Similar practices, many of which are unconstitutional and caste-based, are followed in prisons of Bihar, Uttar Pradesh, West Bengal, Madhya Pradesh, Punjab, and Haryana among other states.

Disha Wadekar, a Delhi-based lawyer, had compared the prison laws with the regressive “laws of Manu”. A mythical figure, Manu is believed to be the author of the Manusmriti, which had sanctioned the degradation of humanity on the basis of caste and gender in ancient times.

Even in some states where changes have been made and the caste practice have been dropped, the practice on ground has barely changed. In Maharashtra prisons, for instance, changes have been made on paper, but that has not stopped the prison authorities from giving preferential treatment to several prisoners on the basis of their ‘higher’ caste standing.

Discrimination is done not just while assigning labour but also while placing prisoners in jail. In Palayamkottai central prison in southern Tirunelveli district of Tamil Nadu, prisoners are segregated as per their caste. This unlawful practice was raised before the Madurai bench of the Madras high court a decade ago but the state prison authorities “justified” the practice claiming that they were “helpless” and that “segregation was the only way to ensure law and order in jail”. These claims were accepted by the court and the practice has continued for over two decades.

In 2016, the Bureau of Police Research and Development (BPRD) came up with an elaborate model prison manual. The model prison manual is aligned with international standards such as the United Nations Rules for the Treatment of Women Prisoners (UN Bangkok Rules) and the UN Minimum Standards for Treatment of Prisoners (the Mandela Rules). Both call for the repeal of practices that discriminate on the grounds of race, colour, sex, language, religion, political or other opinion, national or social origin, property, birth or any other status.

The International Covenant on Civil and Political Rights, propounded by the United Nations in 1977, to which India is a party, has clearly stated that: “No one shall be required to perform forced or compulsory labour.”

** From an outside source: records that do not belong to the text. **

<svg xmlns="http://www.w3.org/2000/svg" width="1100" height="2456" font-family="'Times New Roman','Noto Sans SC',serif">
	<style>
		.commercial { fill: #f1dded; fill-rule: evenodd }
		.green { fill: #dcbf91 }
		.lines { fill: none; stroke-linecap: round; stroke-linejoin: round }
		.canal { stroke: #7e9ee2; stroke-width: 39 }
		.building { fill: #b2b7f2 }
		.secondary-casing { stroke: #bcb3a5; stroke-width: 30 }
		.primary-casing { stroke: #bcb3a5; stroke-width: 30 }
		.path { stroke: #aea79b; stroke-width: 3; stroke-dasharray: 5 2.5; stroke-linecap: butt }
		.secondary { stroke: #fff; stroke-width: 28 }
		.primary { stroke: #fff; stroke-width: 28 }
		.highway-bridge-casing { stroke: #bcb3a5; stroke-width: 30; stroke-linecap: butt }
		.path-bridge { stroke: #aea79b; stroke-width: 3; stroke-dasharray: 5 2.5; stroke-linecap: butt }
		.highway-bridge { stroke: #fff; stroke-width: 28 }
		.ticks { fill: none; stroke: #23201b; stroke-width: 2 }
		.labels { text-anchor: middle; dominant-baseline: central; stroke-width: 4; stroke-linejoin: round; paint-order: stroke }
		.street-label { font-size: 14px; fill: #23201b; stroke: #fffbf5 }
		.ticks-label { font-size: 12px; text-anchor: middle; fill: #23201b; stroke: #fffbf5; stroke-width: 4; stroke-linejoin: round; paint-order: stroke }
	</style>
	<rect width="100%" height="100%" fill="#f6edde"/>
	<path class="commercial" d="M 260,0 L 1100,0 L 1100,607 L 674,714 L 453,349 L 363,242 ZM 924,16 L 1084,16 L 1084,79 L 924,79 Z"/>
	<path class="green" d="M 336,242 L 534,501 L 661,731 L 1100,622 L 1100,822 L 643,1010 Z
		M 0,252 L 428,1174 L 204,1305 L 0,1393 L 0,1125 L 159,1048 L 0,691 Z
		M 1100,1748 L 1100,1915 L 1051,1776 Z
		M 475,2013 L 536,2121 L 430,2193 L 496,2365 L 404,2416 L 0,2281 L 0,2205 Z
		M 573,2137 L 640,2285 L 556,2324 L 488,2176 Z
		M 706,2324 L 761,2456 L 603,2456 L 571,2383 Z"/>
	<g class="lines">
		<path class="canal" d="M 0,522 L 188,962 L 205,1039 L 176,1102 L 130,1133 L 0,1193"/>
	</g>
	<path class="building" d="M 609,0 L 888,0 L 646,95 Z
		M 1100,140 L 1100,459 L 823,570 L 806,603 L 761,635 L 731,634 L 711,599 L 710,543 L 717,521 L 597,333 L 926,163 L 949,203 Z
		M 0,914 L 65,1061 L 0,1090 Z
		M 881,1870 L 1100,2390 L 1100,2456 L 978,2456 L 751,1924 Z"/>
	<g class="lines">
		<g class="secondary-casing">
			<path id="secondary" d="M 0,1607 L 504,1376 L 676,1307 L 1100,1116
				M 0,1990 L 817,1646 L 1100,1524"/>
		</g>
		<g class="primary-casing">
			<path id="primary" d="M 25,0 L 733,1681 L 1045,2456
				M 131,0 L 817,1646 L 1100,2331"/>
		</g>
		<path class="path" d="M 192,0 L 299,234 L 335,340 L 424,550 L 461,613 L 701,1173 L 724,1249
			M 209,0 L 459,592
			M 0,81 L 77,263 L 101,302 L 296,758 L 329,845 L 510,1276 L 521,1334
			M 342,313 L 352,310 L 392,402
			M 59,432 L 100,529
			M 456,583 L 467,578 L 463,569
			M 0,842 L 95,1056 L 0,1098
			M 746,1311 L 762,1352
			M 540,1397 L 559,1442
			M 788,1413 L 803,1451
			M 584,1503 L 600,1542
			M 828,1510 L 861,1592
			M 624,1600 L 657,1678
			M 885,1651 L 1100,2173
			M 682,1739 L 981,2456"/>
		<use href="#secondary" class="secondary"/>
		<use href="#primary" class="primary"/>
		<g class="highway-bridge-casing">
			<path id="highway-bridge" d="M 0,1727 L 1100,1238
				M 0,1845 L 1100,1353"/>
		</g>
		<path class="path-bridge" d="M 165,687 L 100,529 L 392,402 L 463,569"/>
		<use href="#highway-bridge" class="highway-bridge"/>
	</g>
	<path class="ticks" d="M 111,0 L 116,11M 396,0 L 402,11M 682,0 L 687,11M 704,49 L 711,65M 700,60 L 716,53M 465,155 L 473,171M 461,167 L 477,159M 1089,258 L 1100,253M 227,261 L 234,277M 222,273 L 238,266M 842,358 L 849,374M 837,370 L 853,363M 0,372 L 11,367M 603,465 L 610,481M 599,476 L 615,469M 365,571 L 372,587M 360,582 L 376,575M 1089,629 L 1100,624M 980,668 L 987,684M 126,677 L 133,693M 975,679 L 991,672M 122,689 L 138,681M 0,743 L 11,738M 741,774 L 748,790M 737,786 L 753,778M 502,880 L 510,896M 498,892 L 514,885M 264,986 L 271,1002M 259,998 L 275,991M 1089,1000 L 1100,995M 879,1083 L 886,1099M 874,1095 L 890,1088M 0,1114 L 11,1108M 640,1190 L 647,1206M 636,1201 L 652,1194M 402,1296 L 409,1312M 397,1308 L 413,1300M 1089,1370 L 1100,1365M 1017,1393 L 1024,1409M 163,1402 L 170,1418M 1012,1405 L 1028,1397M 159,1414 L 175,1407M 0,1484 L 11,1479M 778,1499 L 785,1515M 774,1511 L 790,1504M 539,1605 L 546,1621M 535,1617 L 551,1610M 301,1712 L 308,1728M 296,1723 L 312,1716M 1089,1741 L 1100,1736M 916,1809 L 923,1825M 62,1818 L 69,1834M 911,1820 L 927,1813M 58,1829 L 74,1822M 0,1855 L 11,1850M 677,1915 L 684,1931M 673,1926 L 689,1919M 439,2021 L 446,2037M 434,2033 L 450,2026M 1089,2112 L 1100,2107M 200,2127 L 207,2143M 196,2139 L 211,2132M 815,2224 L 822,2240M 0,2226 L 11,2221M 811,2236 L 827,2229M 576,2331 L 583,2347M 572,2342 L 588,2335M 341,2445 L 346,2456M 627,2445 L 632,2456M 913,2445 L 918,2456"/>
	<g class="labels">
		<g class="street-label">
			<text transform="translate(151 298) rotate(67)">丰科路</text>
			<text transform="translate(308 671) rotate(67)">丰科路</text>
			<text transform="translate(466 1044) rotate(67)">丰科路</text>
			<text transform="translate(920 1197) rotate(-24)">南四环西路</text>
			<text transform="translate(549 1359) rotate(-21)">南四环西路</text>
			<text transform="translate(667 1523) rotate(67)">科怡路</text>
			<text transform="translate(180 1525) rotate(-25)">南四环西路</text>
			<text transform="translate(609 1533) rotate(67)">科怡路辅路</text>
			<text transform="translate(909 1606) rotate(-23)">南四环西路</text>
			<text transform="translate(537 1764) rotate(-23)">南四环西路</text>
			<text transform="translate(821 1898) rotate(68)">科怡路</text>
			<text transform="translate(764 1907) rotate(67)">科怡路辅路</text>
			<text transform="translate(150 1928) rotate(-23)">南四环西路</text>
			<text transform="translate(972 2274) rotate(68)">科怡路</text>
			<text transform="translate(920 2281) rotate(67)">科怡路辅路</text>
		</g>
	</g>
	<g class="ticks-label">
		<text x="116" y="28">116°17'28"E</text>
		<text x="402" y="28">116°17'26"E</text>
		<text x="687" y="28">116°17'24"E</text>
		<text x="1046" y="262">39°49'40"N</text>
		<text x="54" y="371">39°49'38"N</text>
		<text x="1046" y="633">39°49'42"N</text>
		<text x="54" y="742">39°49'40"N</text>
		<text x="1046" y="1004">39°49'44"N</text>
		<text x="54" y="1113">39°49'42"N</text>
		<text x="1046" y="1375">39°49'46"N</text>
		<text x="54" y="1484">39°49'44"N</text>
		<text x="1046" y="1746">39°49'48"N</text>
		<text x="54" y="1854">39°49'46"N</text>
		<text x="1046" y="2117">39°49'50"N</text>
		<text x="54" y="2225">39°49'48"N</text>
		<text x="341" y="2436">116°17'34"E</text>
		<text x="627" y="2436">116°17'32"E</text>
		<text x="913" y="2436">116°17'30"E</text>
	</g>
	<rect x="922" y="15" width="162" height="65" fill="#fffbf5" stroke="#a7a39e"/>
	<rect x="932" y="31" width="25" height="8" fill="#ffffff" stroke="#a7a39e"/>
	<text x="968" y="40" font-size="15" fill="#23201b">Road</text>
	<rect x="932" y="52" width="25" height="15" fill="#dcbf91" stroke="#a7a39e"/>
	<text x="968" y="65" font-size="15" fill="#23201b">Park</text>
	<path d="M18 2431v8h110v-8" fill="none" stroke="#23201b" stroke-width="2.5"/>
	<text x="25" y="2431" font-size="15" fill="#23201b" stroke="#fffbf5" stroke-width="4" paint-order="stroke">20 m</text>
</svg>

Acknowledging the problems in the existing prison manual of different states, the model prison manual states, “Management of kitchen or cooking of food on caste or religious basis will be totally banned in prisons.” Similarly, the model manual also bars any kind of “special treatment” to a prisoner on the basis of her caste or religion. In fact, the model prison manual lists “agitating or acting on the basis of caste or religious” as a punishable offence. But implementation of the model prison manual remains a far cry in India.